In this part, a kinetic modeling approach was used to describe the plasma-treatment of the three organic compounds. Simulations based on the diffusion–convection–reaction model were applied under COMSOL software multiphysics 4.3.b version. The calculations were based on the results obtained in the first part of this paper in order to have outputs relatively similar to reality. The strategy was to fit the concentration of the plasma-species so as to get the experimental degradation rate values.
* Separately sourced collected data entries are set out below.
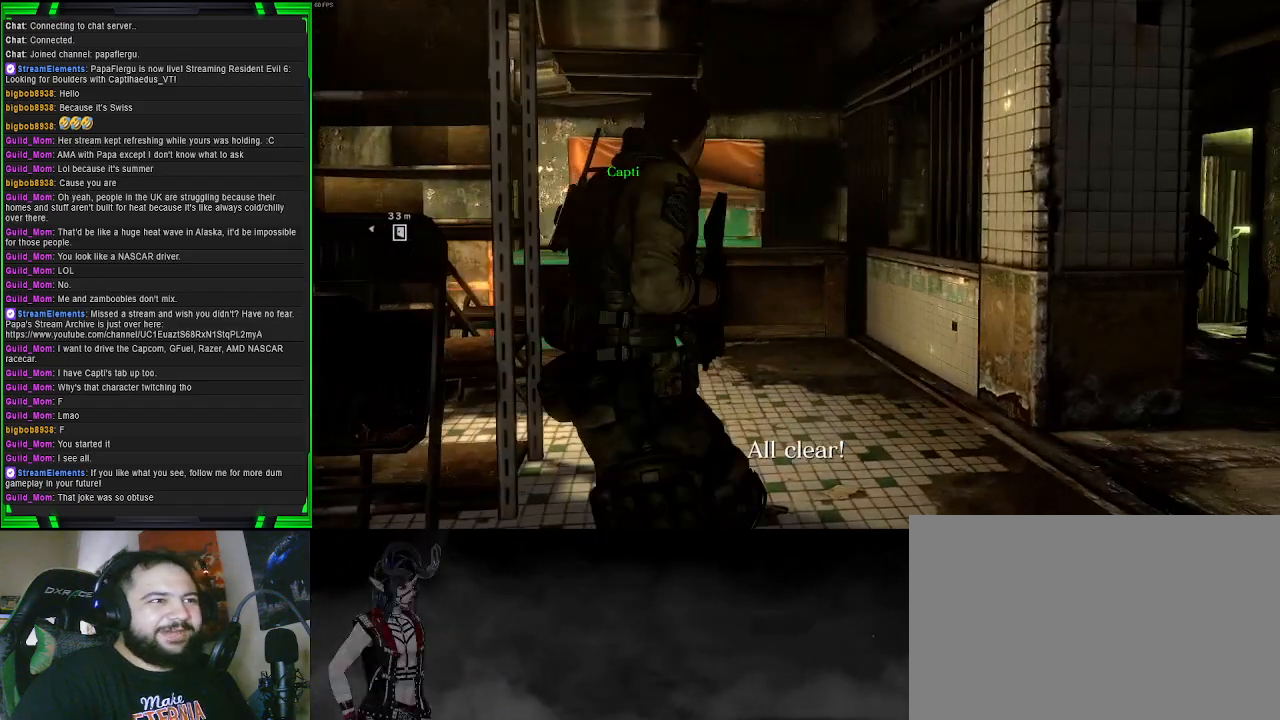
{"buttons": [], "left_stick": "center", "right_stick": "center", "events": [[250, "right_stick", "center"], [383, "R3", "down"], [500, "R3", "up"]]}
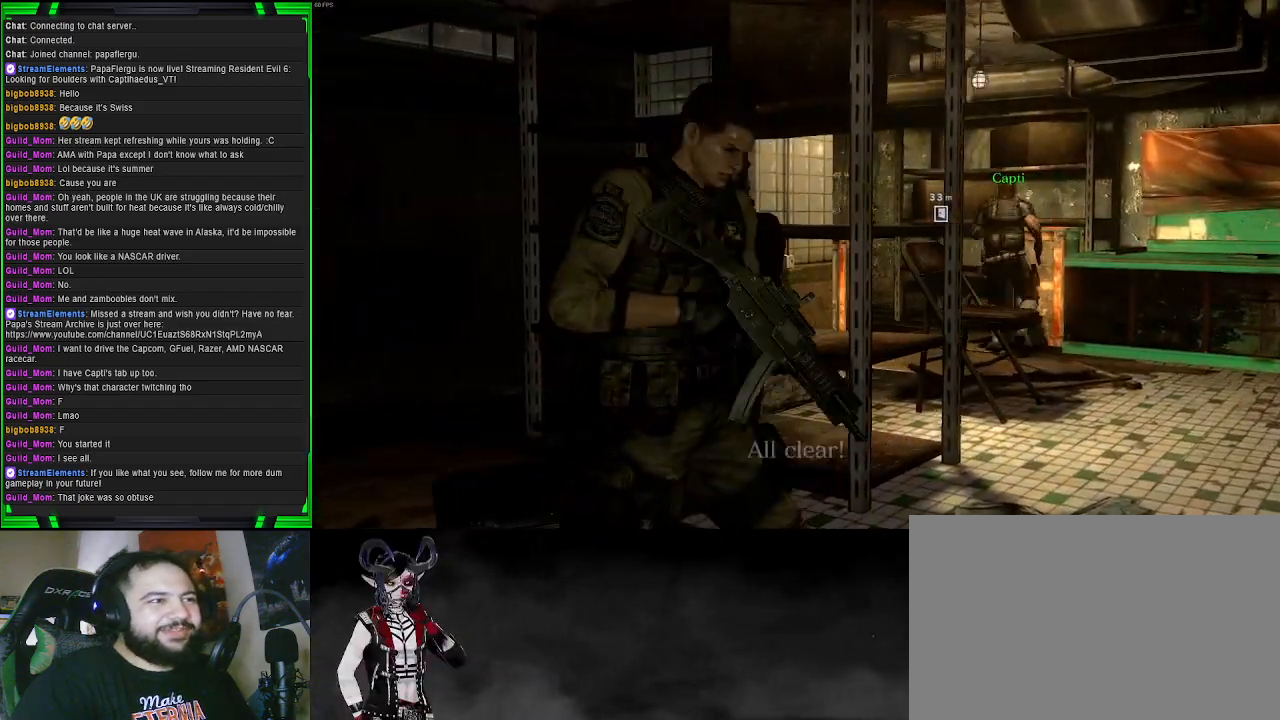
{"buttons": ["R3"], "left_stick": "center", "right_stick": "center", "events": [[417, "R3", "down"]]}
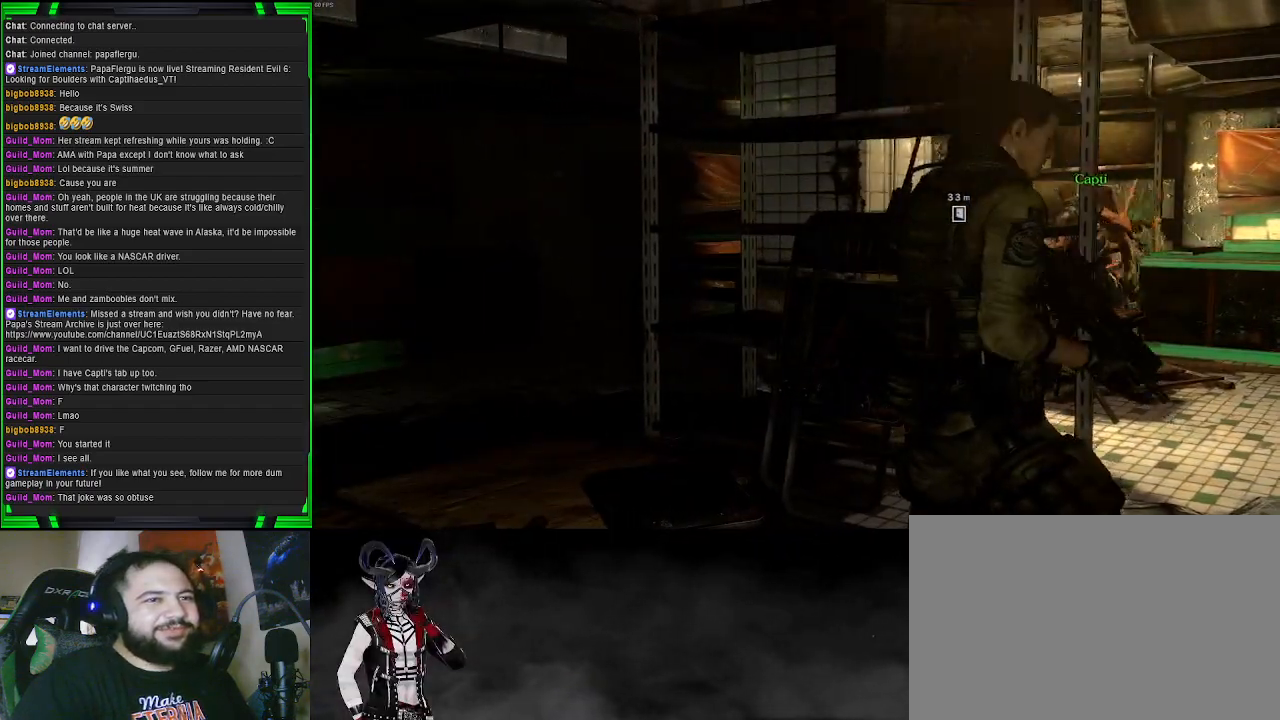
{"buttons": [], "left_stick": "right", "right_stick": "center", "events": [[67, "R3", "up"], [400, "left_stick", "right"]]}
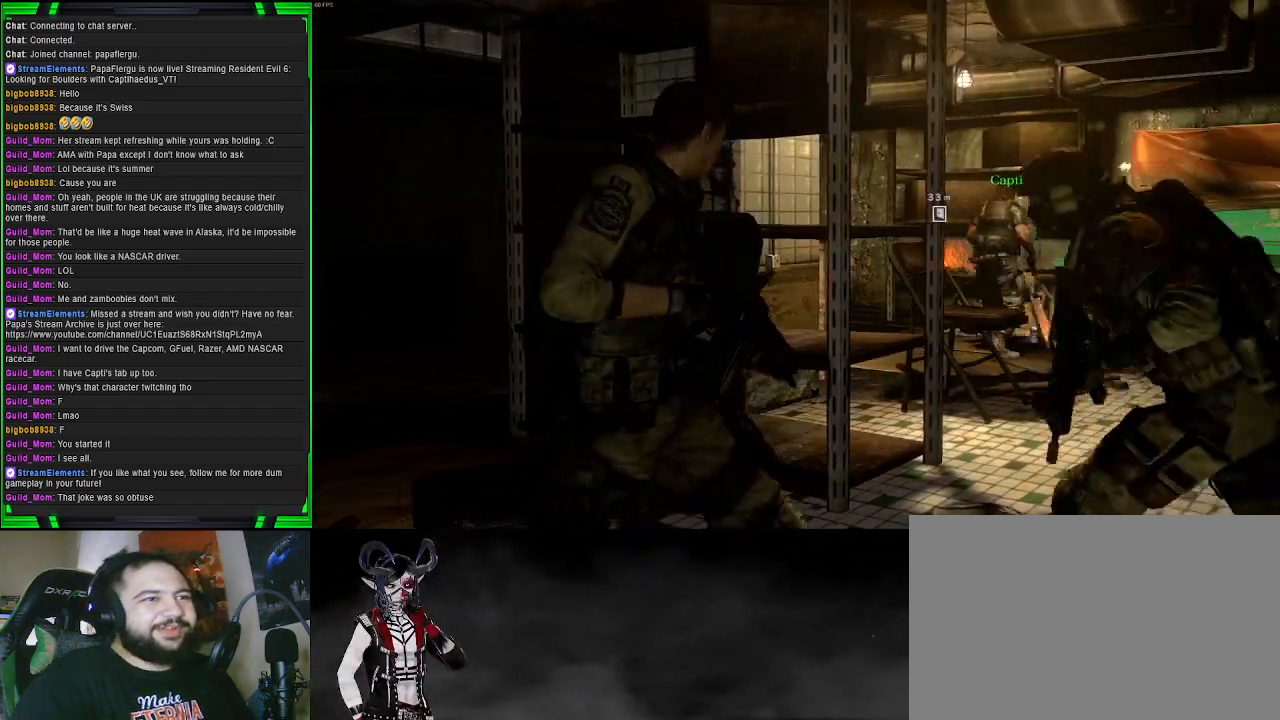
{"buttons": [], "left_stick": "up-right", "right_stick": "center", "events": [[183, "left_stick", "up-right"]]}
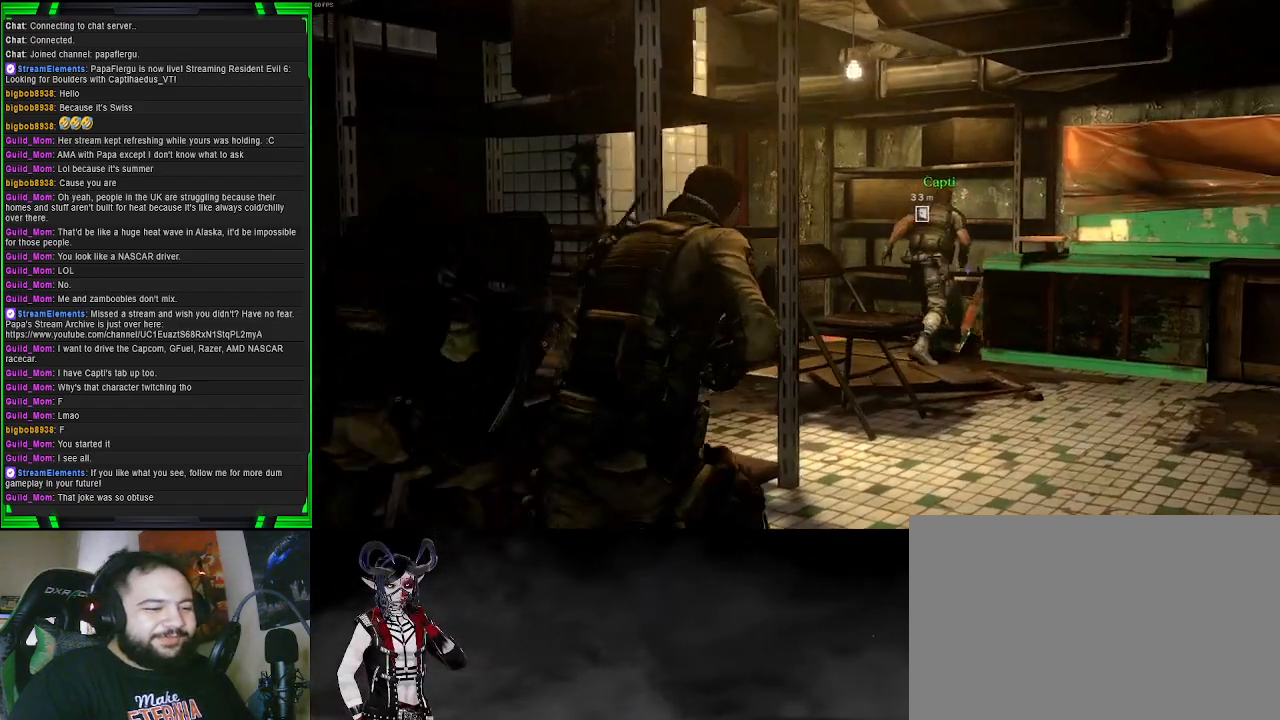
{"buttons": [], "left_stick": "up-right", "right_stick": "center", "events": []}
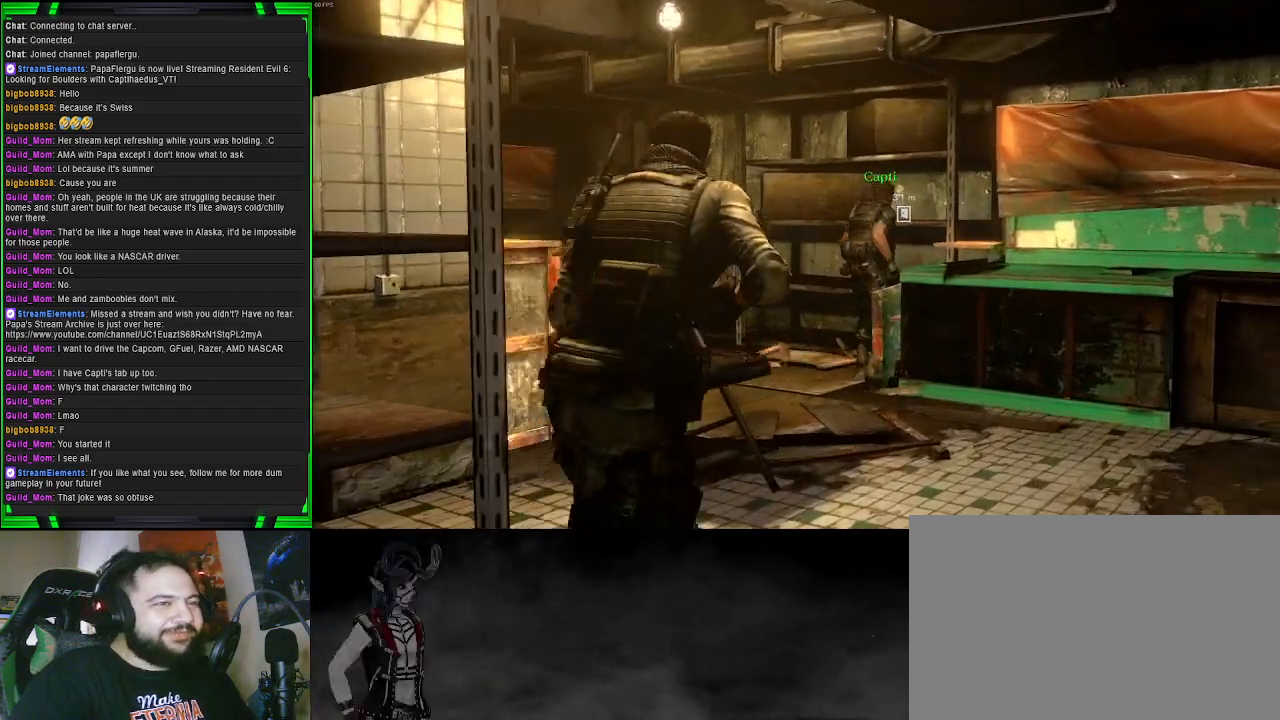
{"buttons": [], "left_stick": "up-right", "right_stick": "center", "events": [[17, "right_stick", "down-left"], [283, "right_stick", "center"]]}
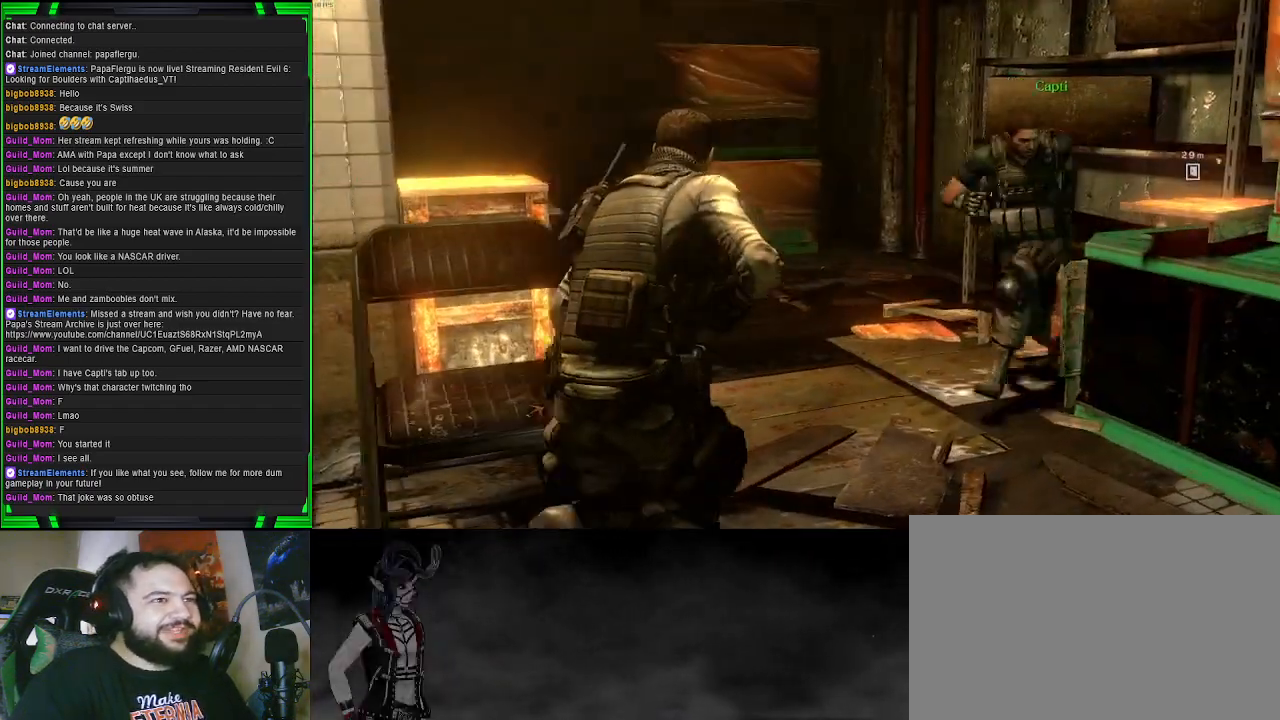
{"buttons": [], "left_stick": "up", "right_stick": "left", "events": [[17, "left_stick", "up"], [133, "left_stick", "up-left"], [267, "right_stick", "left"], [467, "left_stick", "up"]]}
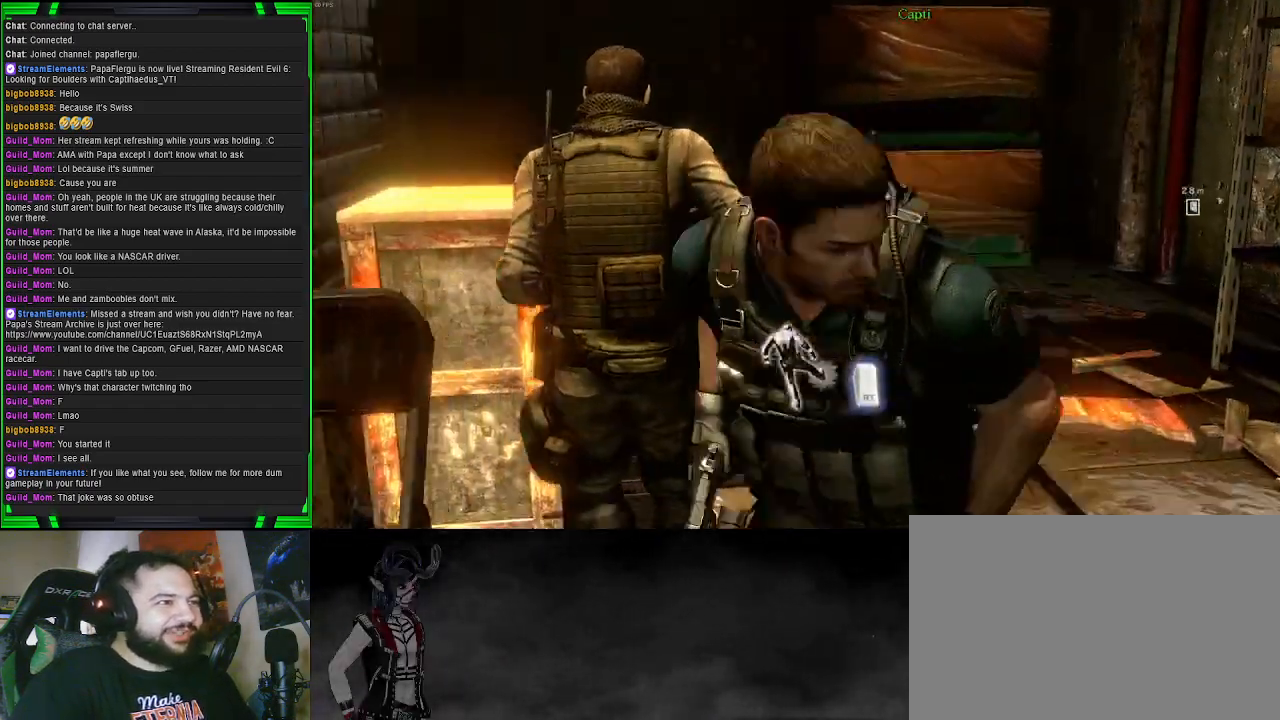
{"buttons": ["R2"], "left_stick": "up", "right_stick": "center", "events": [[283, "right_stick", "center"], [400, "R2", "down"]]}
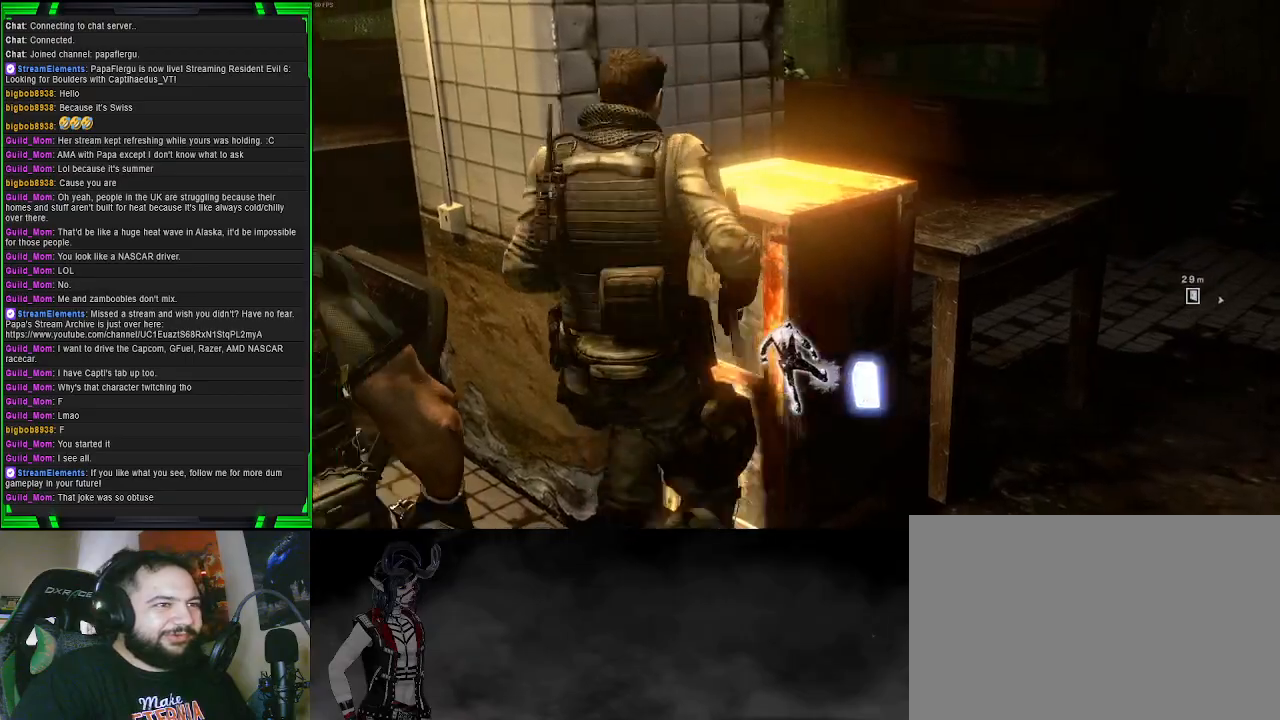
{"buttons": [], "left_stick": "up", "right_stick": "center", "events": [[83, "R2", "up"]]}
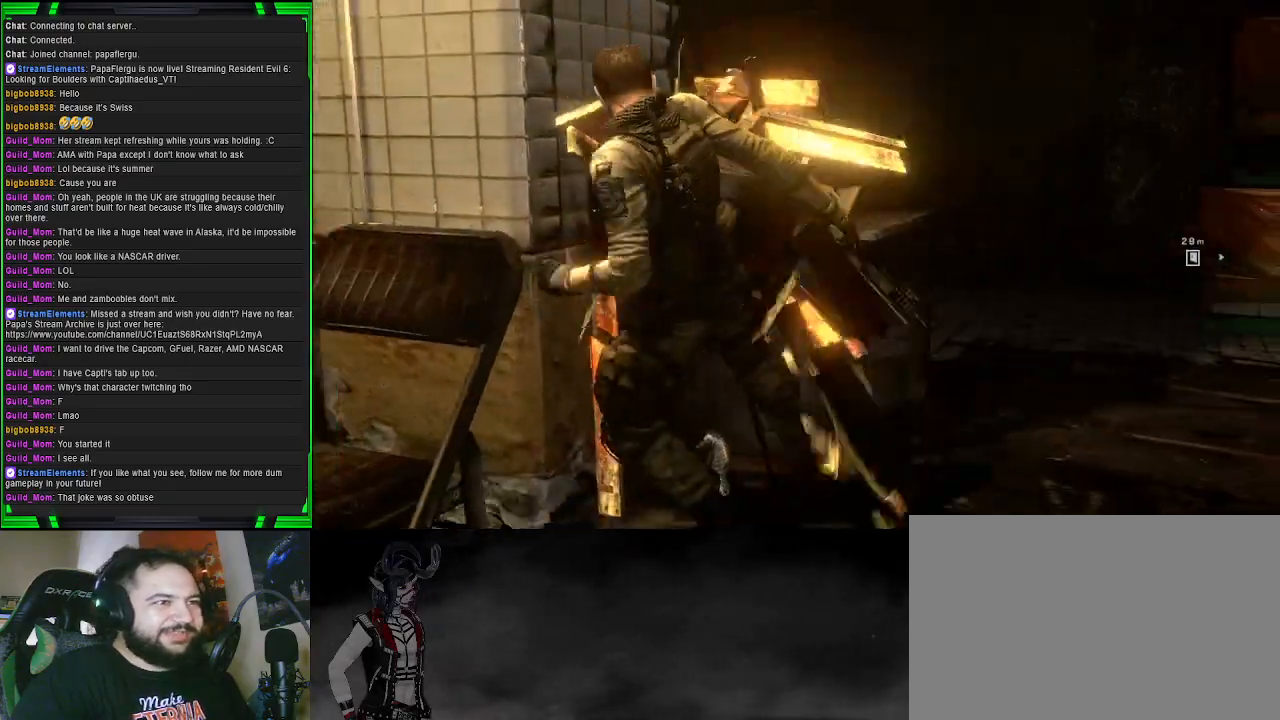
{"buttons": [], "left_stick": "up", "right_stick": "right", "events": [[367, "right_stick", "right"]]}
A simplified 1D geometric model was used to describe the reactions involving the active plasma-species and the three pollutants. The results are presented as follows:

  1. 1.

    1-Heptanol is degraded by a stripping assisted by plasma-chemical reactions in the gas phase with hydroxyl radicals;

  2. 2.

    Phenol is degraded in the liquid phase by: NO ·2 , ·OH and HOONO;

  3. 3.

    pCBA is degraded in the liquid phase only by ·OH;

  4. 4.

    In view of the calculation results, the concentration of OH radicals in the plasma plume is apparently of the order of 24 ppm, coherent with the experimental measurements available in the literature [28]. The NO ·2 in water is principally coming from N2O4, its concentration is of 1.1 × 10−5 mol m−3. In this case the concentration of HOONO, species formed from NO2 and OH radicals, will be equal to 4.29 × 10−5 mol m−3 in the liquid phase.

Generally, this study has proved the specific role of the main plasma-species in the degradation of organic pollutants. Other investigations are in progress to improve the modeling of the phenomenon by taking into account plasma reactions between the active species and the by-products degradation.